4. Look at your expenses from the last month and create a written budget.    

This step is important because you can’t get to where you want to be if you don’t know what you’re spending money on. This is an in-depth look into all of your spending habits for the last month. You’re going to write them all down, take a note of categories such as food, transportation, personal, entertainment, miscellaneous, etc. and tally up how much you spend in each category. 

Add up all of your expenses and subtract that from how much money you took home this month. The number leftover should be a positive number or zero. If you were in the negative you have a little bit more work to do, but that doesn’t mean that you can’t achieve your goals.

This step is crucial to starting to make financial changes, do not be blissfully unaware any longer.

5. Ask yourself what needs to happen differently financially to achieve the short term goals?    

After completing your budget reflect on the categories you spent in and determine what you want to keep in your expenses and what you can let go of to reach your goals. This may seem like sacrifice or deprivation to some people, but those people haven’t figured out what they value most in life properly then. If you’ve written down goals that matter to you then “sacrificing” a daily coffee from your favorite barista shouldn’t be life shattering. Remember the end goal.

6. Make your goal specific.    

For each short, mid, and long term goals you will need to write it down. This may be the long term goal or a short term goal that helps you achieve a longer goals, or just a stand alone goal. Regardless, in this step you are going to make specific goals. It can be anything from saving $500-1000, to paying off a credit card, to paying off your student loans, to saving up for your first house, to having a savings rate of greater than 60%. 

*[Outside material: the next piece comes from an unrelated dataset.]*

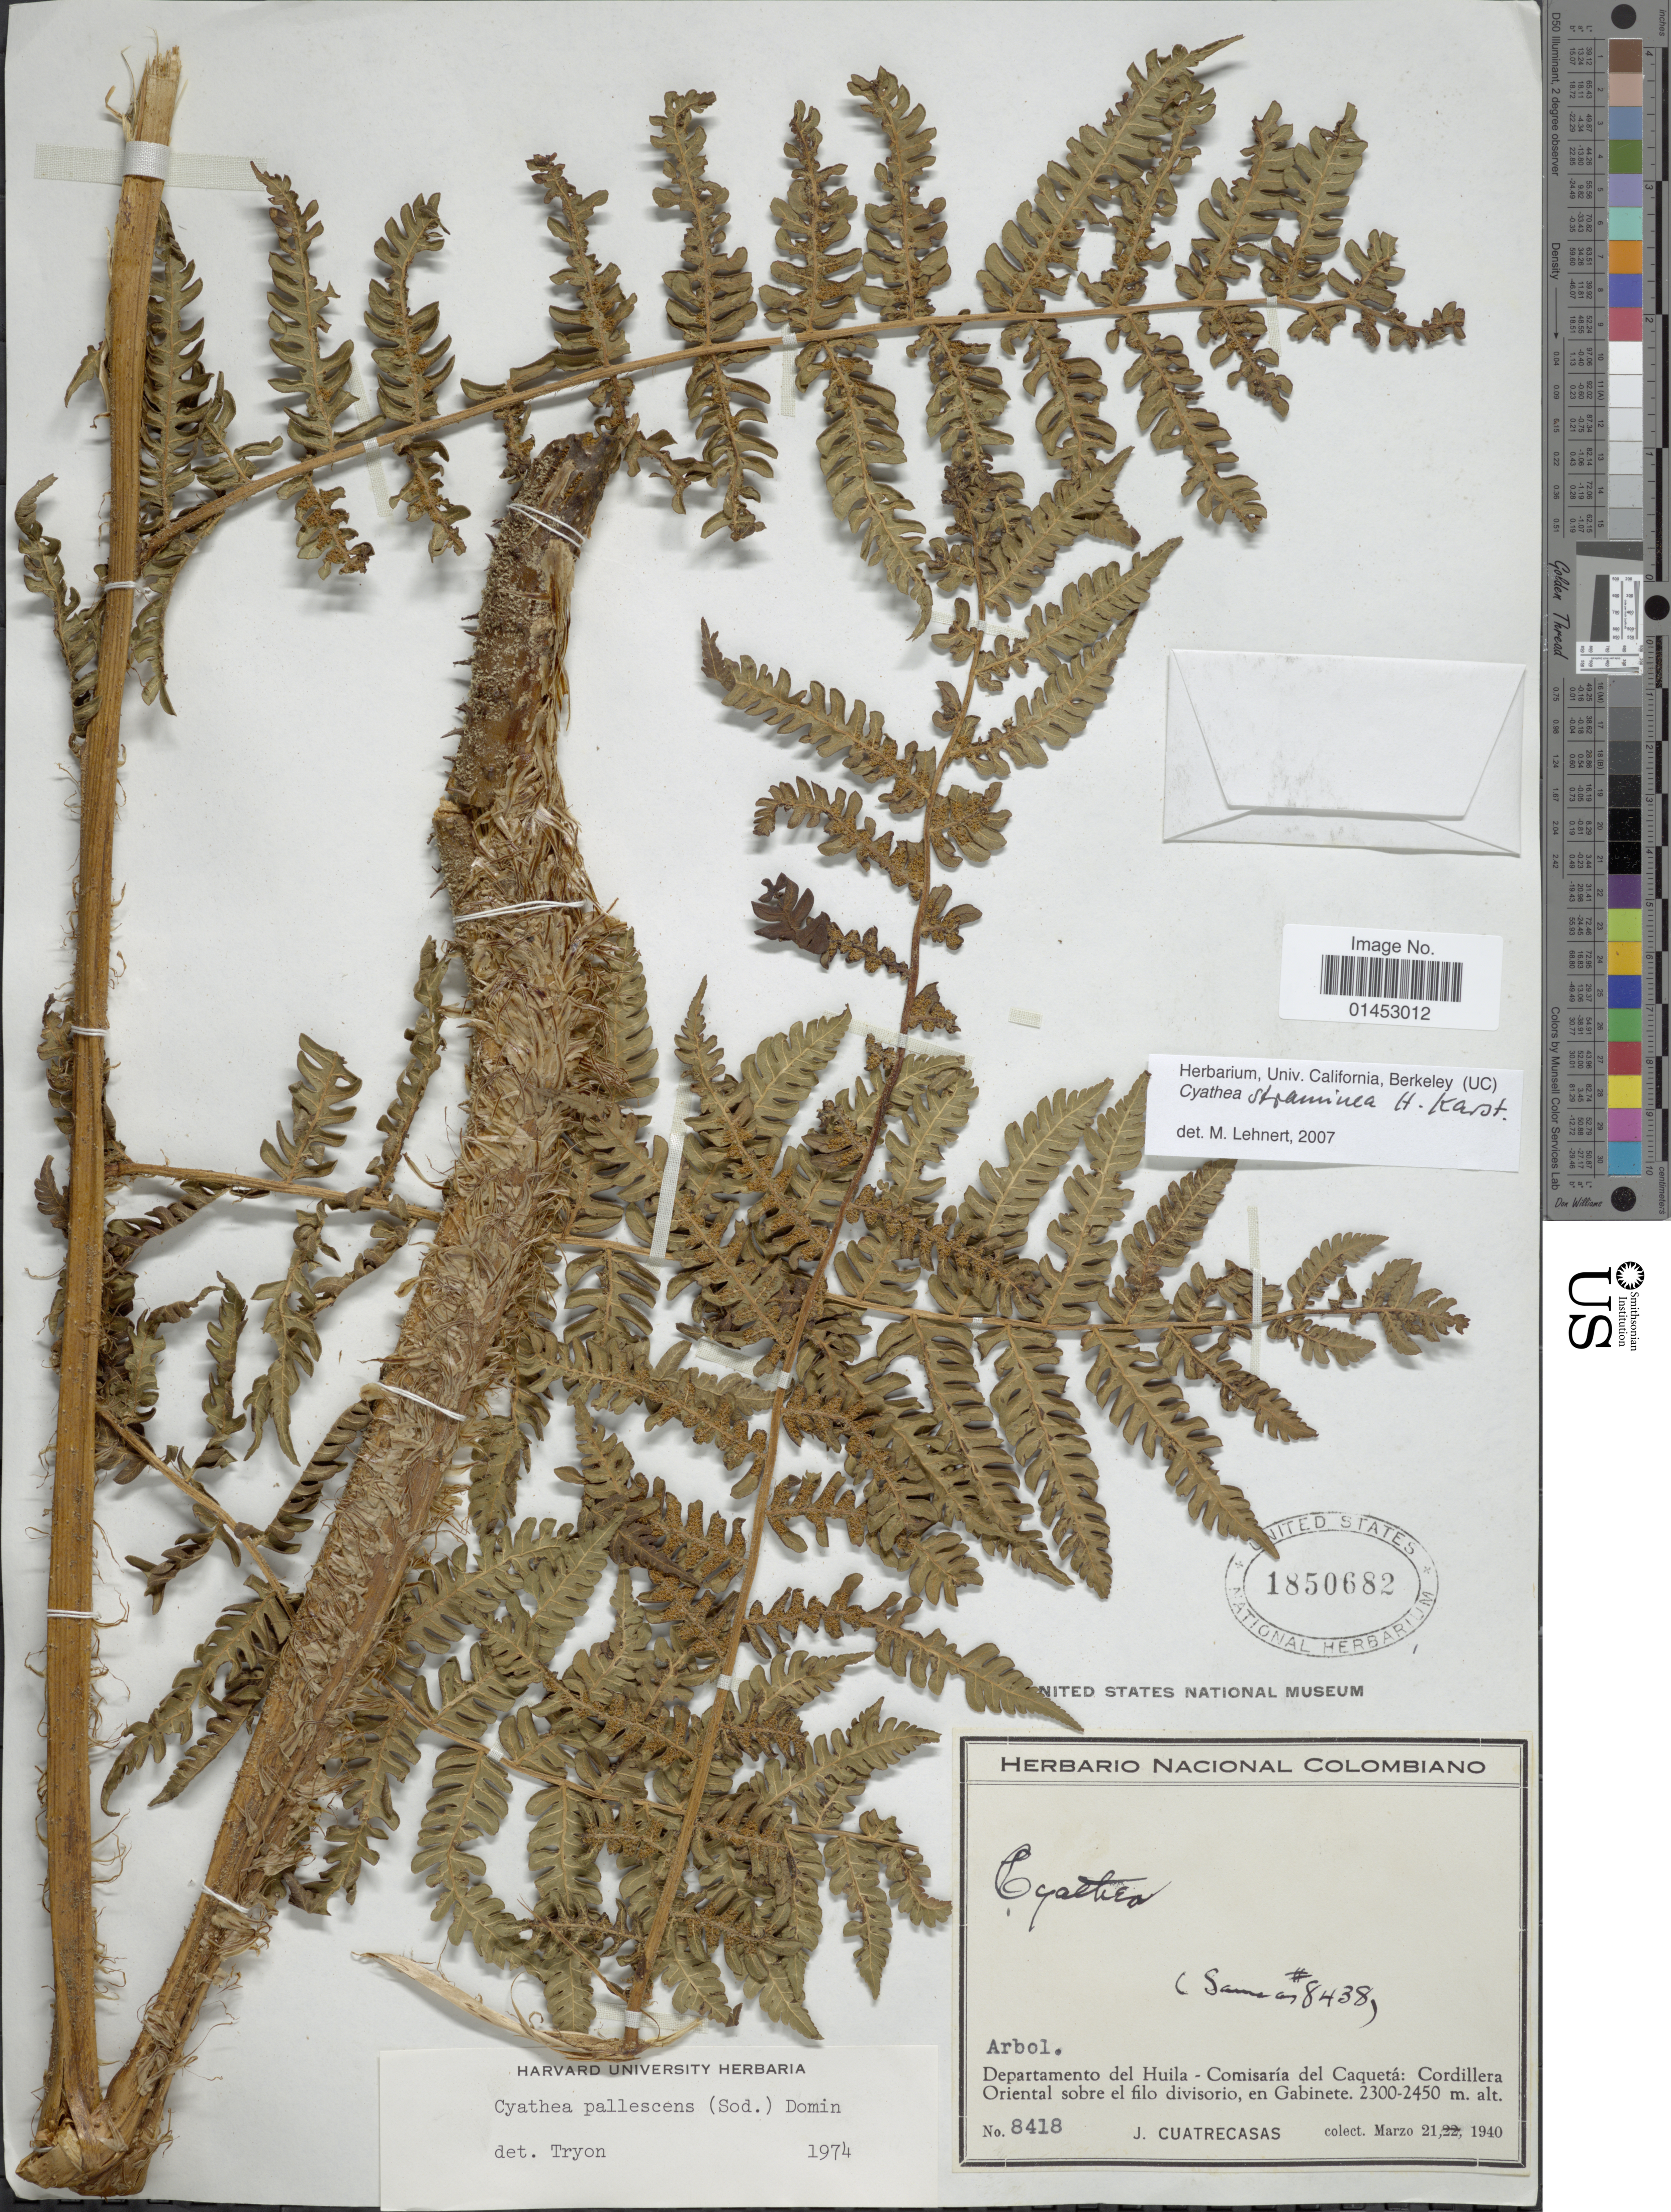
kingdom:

Your goal is personal so think through what is important to you, be specific in what you want. Do not be the queen of vague, the more specific the better. 

7. Set a deadline.    

Depending on your goal determines how long your deadline should be. Being specific helps keep you accountable to the tasks that must be done. If you are worried about the date being too ambitious you can use the Good, Better, and Best Goal Setting template I have to set realistic to ambitious goals. 

8. Determine what needs to happen on a daily or weekly basis to achieve your short, mid, and long term goals.   

When working toward your goals daily or weekly tasks can help you stay on track. Write down what tasks you can do to stay on track to reach your goals.

9. Tell someone who will keep you accountable.    

This step is vital many people need outer accountability to stay on track for their goals. Think back to when you participated in a high school activity or sport, you were able to show up for practice or rehearsals without missing them much or at all. 

Now, think about what it takes for you to have that much commitment now. Is anybody depending on you to achieve these goals or is it just yourself? If somebody else is checking in with you to make sure that tasks are getting done I believe that you will be able to stay more accountable.

10. Check in with your goals on a regular basis.    

You want to make sure your goals are staying relevant to your overall life goals. This requires periodic check-in‘s. Depending on what you’re working on you may need to check in monthly, or quarterly, or even annually. Just make sure you are checking in.

Financial goals help to change your mindset, your habits, and subsequently your life. 

When you become more aware of what your goals are, how you’re spending your money, and how to prioritize your spending you can really make changes that will impact the rest of your life.